Pricing and Access Model
Harvey does not publish pricing. It sells on an enterprise basis, with contracts negotiated directly with law firms and in-house legal departments. Trade reporting has referenced annual contract values in the range of $50,000–$500,000+ depending on firm size and usage volume, but these figures are not confirmed by the vendor.
There is no self-serve or per-seat consumer tier. Individual attorneys cannot subscribe directly — access is through a firm-level enterprise agreement. This limits Harvey's accessibility for solo practitioners and small firms, and it means evaluation requires a formal sales process rather than a free trial.

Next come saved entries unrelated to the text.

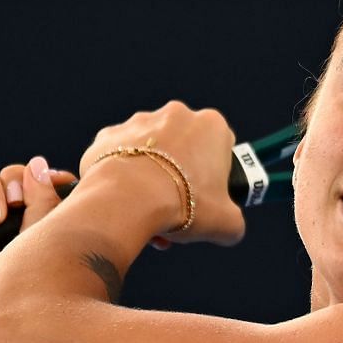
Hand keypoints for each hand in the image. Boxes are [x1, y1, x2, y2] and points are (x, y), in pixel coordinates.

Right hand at [0, 156, 73, 342]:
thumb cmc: (14, 306)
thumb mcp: (37, 252)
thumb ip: (42, 208)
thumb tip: (44, 166)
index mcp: (37, 234)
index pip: (41, 190)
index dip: (46, 180)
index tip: (63, 180)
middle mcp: (8, 230)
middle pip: (11, 181)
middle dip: (12, 184)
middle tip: (14, 204)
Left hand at [77, 102, 244, 248]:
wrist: (129, 199)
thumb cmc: (183, 205)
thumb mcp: (226, 223)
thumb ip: (233, 221)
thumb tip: (229, 227)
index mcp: (211, 126)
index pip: (221, 148)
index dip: (215, 176)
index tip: (205, 197)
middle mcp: (176, 114)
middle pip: (183, 150)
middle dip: (180, 178)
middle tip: (175, 211)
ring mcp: (139, 122)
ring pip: (150, 154)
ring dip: (151, 180)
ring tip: (146, 215)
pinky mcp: (109, 135)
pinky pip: (119, 158)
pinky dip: (122, 177)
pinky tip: (124, 203)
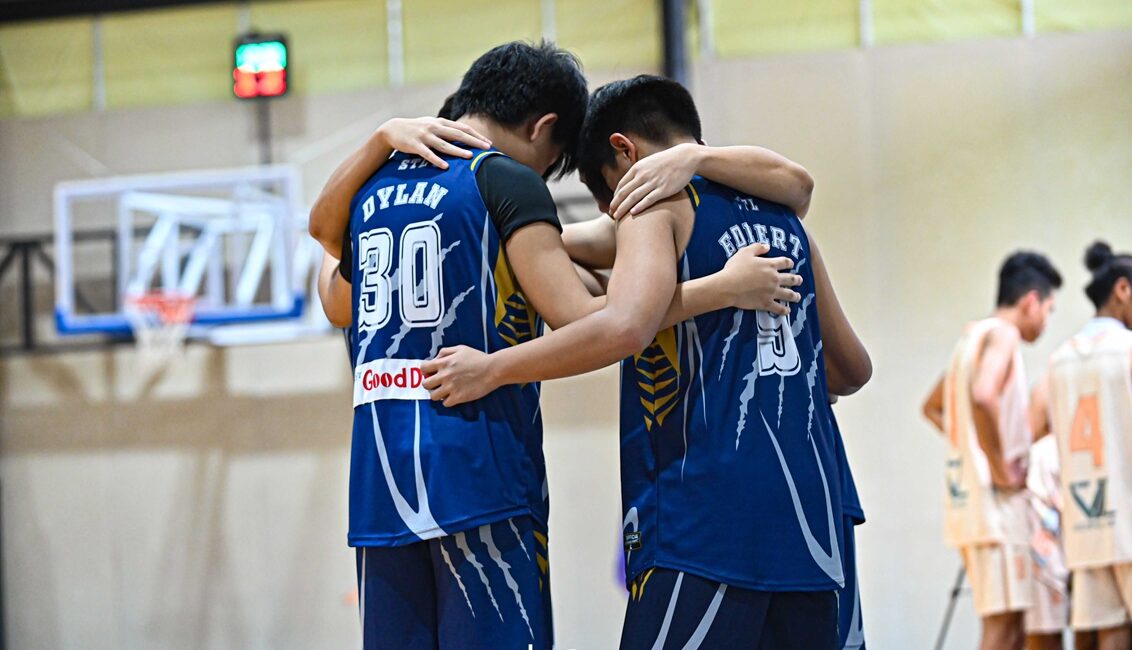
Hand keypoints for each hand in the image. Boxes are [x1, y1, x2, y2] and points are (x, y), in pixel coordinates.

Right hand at [375, 117, 491, 169]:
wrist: (392, 130)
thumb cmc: (416, 129)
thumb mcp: (432, 126)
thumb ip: (447, 130)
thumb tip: (466, 136)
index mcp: (440, 123)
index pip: (462, 128)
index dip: (476, 135)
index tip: (488, 143)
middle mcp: (434, 127)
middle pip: (457, 134)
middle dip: (473, 141)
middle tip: (486, 148)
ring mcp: (424, 136)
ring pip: (443, 144)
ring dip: (457, 150)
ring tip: (469, 156)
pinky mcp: (414, 145)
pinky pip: (427, 154)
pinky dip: (436, 160)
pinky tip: (445, 166)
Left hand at [421, 345, 498, 406]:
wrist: (493, 369)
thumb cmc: (478, 358)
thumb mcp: (460, 349)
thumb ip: (445, 352)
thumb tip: (435, 359)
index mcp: (444, 362)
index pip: (423, 368)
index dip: (426, 371)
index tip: (431, 373)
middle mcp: (445, 375)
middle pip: (425, 384)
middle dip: (430, 384)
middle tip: (437, 384)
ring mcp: (451, 387)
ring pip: (433, 396)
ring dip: (438, 394)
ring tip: (445, 391)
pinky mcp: (458, 397)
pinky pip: (445, 403)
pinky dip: (448, 401)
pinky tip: (454, 396)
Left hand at [609, 142, 701, 219]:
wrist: (685, 158)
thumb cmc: (666, 162)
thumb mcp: (648, 163)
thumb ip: (639, 173)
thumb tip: (631, 184)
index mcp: (637, 168)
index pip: (621, 185)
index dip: (615, 197)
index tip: (612, 205)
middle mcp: (643, 175)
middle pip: (624, 192)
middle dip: (615, 204)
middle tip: (611, 214)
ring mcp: (653, 182)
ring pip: (633, 197)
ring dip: (623, 208)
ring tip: (617, 217)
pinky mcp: (663, 189)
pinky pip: (648, 199)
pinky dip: (639, 206)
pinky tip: (633, 213)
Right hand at [718, 243, 801, 314]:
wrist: (728, 286)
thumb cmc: (735, 268)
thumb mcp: (745, 252)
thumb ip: (757, 247)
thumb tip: (767, 246)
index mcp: (770, 265)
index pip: (785, 262)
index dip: (789, 263)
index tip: (791, 264)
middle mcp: (774, 278)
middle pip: (791, 279)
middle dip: (797, 279)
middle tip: (799, 280)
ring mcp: (772, 292)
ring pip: (789, 294)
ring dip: (795, 296)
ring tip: (798, 297)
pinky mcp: (766, 303)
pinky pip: (779, 308)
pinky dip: (784, 310)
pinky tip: (787, 311)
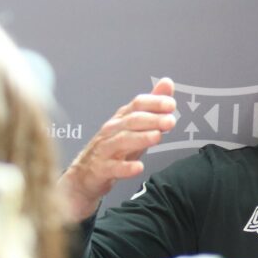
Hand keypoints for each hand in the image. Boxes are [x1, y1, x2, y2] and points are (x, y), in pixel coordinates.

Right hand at [58, 78, 176, 221]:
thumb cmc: (114, 147)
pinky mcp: (102, 168)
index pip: (137, 104)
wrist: (86, 174)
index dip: (154, 102)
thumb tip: (167, 83)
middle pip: (132, 120)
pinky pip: (114, 167)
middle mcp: (112, 130)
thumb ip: (152, 105)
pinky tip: (138, 167)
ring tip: (157, 137)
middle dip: (152, 119)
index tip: (171, 104)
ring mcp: (105, 149)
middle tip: (170, 121)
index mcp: (122, 118)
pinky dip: (126, 167)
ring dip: (141, 138)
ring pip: (122, 141)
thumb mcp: (135, 125)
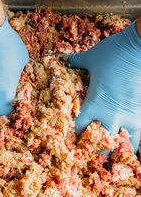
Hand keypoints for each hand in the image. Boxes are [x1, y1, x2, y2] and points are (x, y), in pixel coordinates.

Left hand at [66, 21, 140, 151]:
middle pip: (99, 144)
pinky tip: (127, 145)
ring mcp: (128, 117)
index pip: (79, 128)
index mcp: (94, 103)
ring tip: (110, 149)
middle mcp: (110, 115)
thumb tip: (62, 58)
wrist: (138, 48)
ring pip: (121, 145)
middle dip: (94, 148)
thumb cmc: (112, 53)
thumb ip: (75, 61)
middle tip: (90, 147)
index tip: (72, 136)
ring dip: (114, 148)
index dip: (74, 134)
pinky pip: (137, 138)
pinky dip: (131, 144)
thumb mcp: (90, 57)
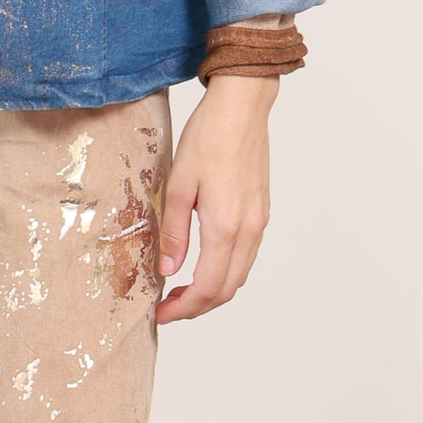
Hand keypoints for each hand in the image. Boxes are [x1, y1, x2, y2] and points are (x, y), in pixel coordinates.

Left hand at [155, 73, 276, 323]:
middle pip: (227, 289)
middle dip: (197, 306)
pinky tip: (203, 263)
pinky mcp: (261, 212)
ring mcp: (259, 222)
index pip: (208, 288)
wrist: (242, 107)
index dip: (184, 309)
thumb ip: (174, 232)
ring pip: (239, 275)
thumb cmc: (208, 137)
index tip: (161, 314)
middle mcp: (248, 230)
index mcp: (225, 226)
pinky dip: (225, 271)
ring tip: (180, 289)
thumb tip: (168, 270)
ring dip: (212, 291)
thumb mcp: (177, 184)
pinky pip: (246, 256)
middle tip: (167, 307)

Who This Tool Is and Is Not Suited For
| Audience | Fit Assessment | Reason |
|---|---|---|
| Am Law 100 / Magic Circle firms | Strong fit | Enterprise-scale contracts, dedicated implementation support, volume justifies cost |
| Mid-size transactional practices | Moderate fit | Drafting and contract review use cases are well-matched; cost-benefit depends on volume |
| In-house teams (large corporates) | Moderate-to-strong fit | Regulatory mapping and contract analysis use cases align; multi-jurisdictional coverage varies |
| Litigation-focused practices | Weak fit for research | No primary-law retrieval; hallucination risk on citations is material for court filings |
| Solo / small firm practitioners | Not currently accessible | No individual access tier; enterprise-only model excludes this segment |
| Civil law jurisdiction practices | Weak fit | Training data and performance weighted toward common law English-language jurisdictions |
Comparison Context: Where Harvey Sits in the Legal Research Tool Landscape
Harvey competes in a crowded field, but it is not always competing for the same use case. Westlaw CoCounsel and Lexis+ AI both include primary-law retrieval as a core component — they can search and cite from curated case law and statutory databases. Harvey does not offer this natively, which is a meaningful distinction for any attorney whose workflow depends on verified citations.

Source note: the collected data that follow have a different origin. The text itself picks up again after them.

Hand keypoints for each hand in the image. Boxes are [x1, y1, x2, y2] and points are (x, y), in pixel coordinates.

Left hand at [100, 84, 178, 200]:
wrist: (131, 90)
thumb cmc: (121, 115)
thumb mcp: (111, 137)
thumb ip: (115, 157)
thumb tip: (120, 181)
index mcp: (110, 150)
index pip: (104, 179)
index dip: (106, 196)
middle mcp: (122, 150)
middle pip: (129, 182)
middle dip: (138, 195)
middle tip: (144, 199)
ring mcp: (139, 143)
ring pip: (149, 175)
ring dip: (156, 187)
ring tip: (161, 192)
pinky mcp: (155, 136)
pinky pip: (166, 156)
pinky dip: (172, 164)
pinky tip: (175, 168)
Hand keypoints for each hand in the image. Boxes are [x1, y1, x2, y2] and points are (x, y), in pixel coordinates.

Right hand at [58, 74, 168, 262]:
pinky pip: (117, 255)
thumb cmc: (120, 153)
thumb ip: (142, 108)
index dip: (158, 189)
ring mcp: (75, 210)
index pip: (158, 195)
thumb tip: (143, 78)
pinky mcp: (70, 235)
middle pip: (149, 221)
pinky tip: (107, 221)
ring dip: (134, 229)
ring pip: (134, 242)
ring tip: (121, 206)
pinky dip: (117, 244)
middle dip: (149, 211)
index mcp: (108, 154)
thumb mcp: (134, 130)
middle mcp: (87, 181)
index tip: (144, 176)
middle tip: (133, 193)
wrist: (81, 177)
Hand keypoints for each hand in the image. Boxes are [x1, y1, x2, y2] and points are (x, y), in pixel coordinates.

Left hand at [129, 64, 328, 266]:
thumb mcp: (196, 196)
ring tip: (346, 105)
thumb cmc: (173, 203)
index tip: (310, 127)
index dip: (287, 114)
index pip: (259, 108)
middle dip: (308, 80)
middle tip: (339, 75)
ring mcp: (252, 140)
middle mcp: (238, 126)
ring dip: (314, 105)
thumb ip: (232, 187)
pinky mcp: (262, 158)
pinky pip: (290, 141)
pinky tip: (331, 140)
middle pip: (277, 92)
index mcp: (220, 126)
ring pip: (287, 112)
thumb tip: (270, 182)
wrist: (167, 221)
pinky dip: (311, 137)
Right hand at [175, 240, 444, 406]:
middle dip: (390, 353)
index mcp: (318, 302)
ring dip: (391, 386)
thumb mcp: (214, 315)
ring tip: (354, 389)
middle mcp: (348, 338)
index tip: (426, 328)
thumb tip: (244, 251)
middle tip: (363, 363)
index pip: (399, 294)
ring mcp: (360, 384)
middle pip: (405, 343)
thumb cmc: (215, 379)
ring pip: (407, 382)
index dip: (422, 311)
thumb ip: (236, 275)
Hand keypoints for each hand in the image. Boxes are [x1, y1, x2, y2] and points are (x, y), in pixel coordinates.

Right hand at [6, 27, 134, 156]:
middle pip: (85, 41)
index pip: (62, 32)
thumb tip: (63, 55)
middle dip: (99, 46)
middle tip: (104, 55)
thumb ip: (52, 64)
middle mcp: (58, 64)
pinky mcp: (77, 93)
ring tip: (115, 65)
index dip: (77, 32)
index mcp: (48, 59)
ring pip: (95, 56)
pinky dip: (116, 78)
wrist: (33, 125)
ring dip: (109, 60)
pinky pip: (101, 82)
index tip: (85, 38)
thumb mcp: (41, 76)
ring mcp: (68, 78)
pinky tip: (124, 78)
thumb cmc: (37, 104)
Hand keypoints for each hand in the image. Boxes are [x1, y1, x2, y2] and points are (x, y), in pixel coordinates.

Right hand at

Where Harvey differentiates is in the breadth of its drafting and document-analysis capabilities and in its positioning as a platform that can be customized for a firm's own document corpus. Firms that want a tool that works across their internal precedent library — not just against a public legal database — have found Harvey's architecture more flexible for that use case than the database-native research tools.

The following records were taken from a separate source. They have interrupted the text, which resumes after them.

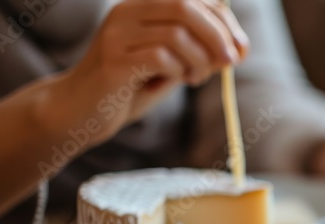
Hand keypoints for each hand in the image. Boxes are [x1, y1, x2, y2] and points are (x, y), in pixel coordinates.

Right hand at [62, 0, 248, 141]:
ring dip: (199, 60)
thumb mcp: (173, 66)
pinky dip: (180, 72)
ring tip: (196, 78)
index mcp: (142, 6)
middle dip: (217, 35)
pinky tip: (179, 81)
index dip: (223, 20)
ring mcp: (117, 34)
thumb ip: (201, 54)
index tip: (242, 48)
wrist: (83, 111)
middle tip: (230, 62)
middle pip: (185, 6)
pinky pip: (161, 58)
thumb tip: (239, 49)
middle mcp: (126, 12)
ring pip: (176, 33)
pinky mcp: (113, 60)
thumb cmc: (131, 88)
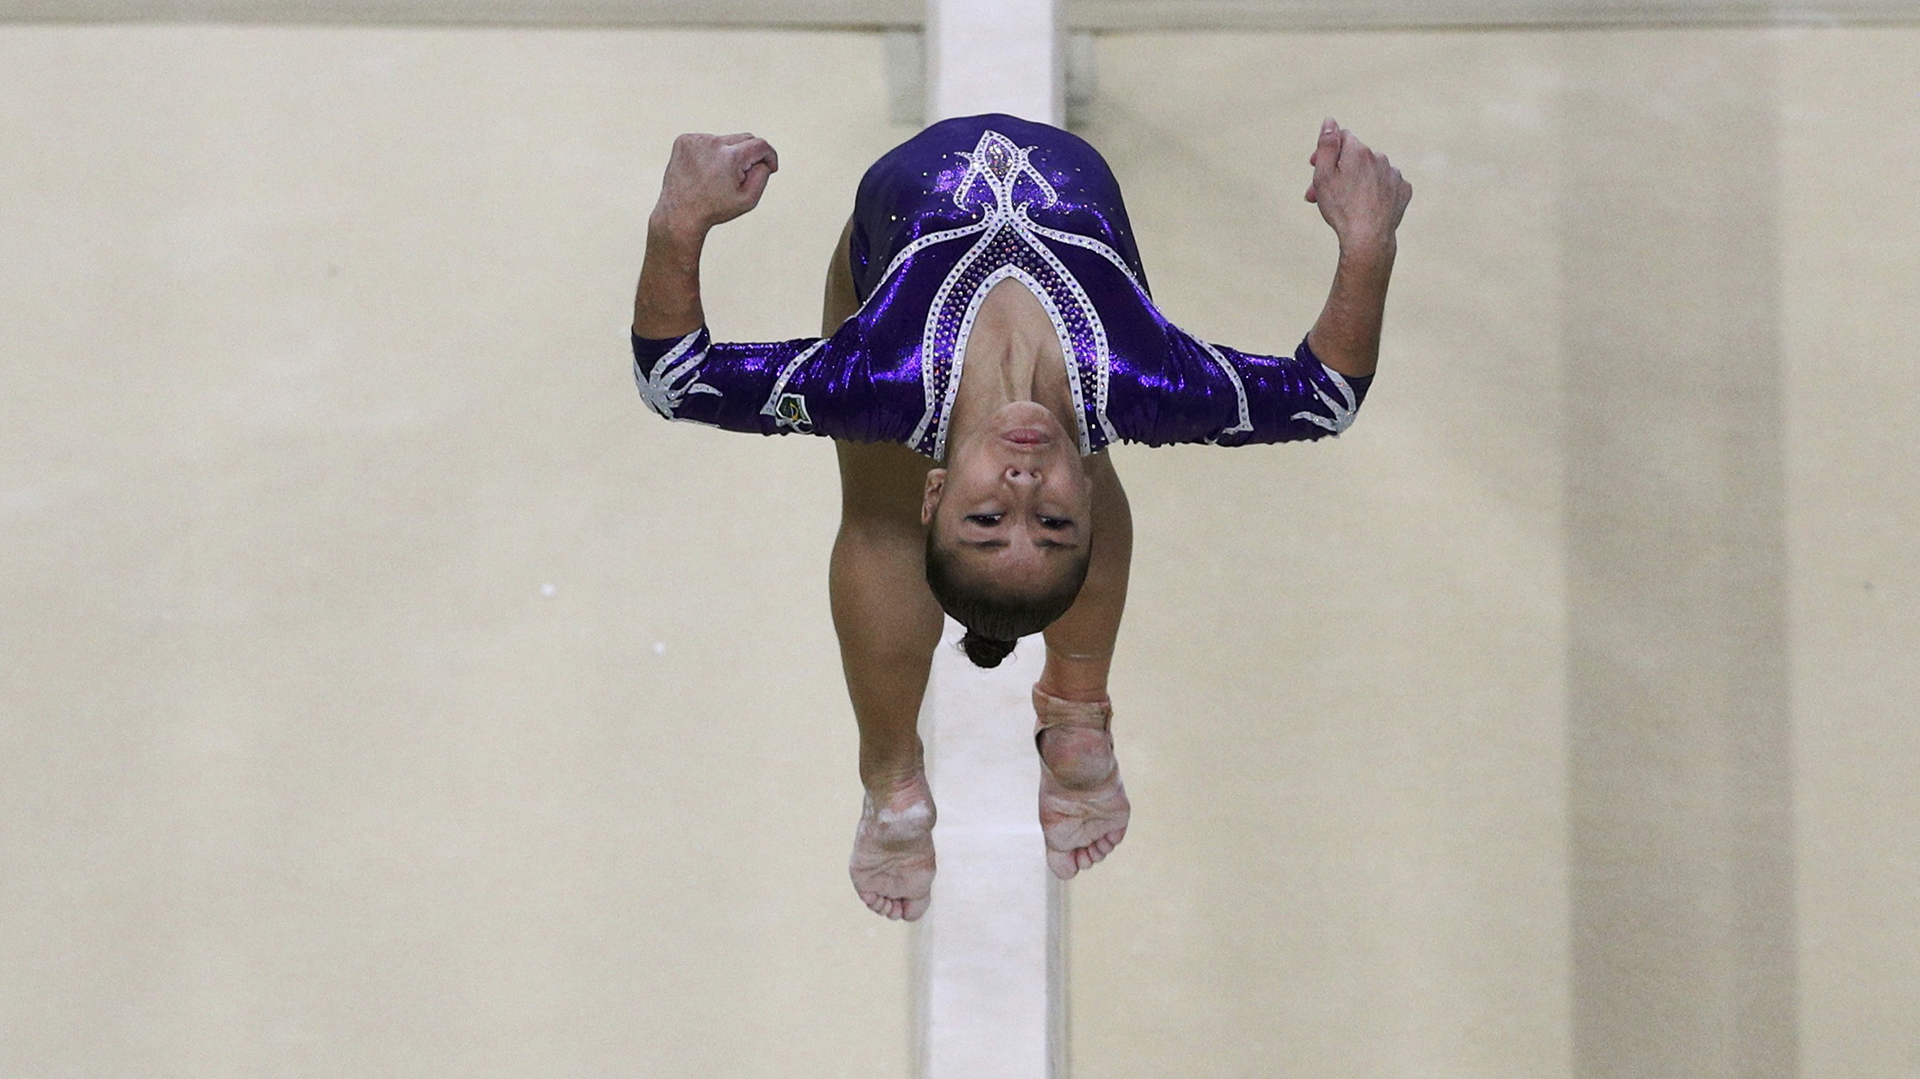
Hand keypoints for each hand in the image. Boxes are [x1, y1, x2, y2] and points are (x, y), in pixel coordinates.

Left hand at [650, 132, 779, 238]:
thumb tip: (764, 158)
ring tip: (715, 177)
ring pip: (725, 140)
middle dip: (748, 156)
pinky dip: (710, 153)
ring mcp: (695, 140)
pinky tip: (703, 171)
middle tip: (740, 177)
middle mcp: (712, 143)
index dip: (770, 156)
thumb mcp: (749, 199)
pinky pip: (707, 141)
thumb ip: (763, 175)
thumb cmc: (716, 209)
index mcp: (730, 157)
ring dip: (727, 154)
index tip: (770, 167)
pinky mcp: (683, 140)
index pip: (760, 145)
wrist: (680, 214)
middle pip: (744, 138)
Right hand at [1304, 118, 1411, 256]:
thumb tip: (1330, 120)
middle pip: (1355, 157)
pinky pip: (1387, 184)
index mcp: (1358, 150)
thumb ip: (1327, 145)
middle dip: (1339, 171)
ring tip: (1346, 203)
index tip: (1315, 166)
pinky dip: (1376, 191)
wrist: (1368, 238)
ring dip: (1358, 181)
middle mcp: (1379, 157)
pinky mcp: (1403, 190)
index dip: (1327, 151)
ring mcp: (1394, 174)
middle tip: (1322, 194)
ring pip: (1371, 171)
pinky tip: (1367, 206)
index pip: (1342, 137)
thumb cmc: (1341, 208)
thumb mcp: (1323, 175)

Professional Responsibility Considerations
Using Harvey in client matters raises several professional responsibility questions that vary by jurisdiction. The most immediate is competence under ABA Model Rule 1.1: attorneys have an obligation to understand the tools they use and their limitations. Deploying Harvey for research tasks without understanding that it does not retrieve from a primary-law database — and without verifying its outputs — creates a material malpractice exposure.
Confidentiality under Rule 1.6 is the second concern. Uploading client documents to a cloud-hosted AI system requires the attorney to have taken reasonable steps to confirm the vendor's data handling. Harvey's enterprise agreements include confidentiality terms, but attorneys should confirm those terms are in place before uploading any client-confidential material — and should check whether their jurisdiction's bar has issued specific guidance on cloud-based AI tools.
Editorial Assessment
Harvey is a well-built tool for what it actually does: AI-assisted drafting, document analysis, and workflow acceleration in transactional and corporate legal work. The risk of overestimating its capabilities is real — particularly among attorneys who assume "legal AI" means primary-law retrieval with verified citations. It does not, and that gap matters.
For firms that have clearly scoped their use case, implemented supervision workflows, and confirmed data handling terms, Harvey represents a defensible and productive deployment. For firms that have not done that groundwork, the risks — hallucinated citations, stale regulatory output, confidentiality exposure — are not theoretical.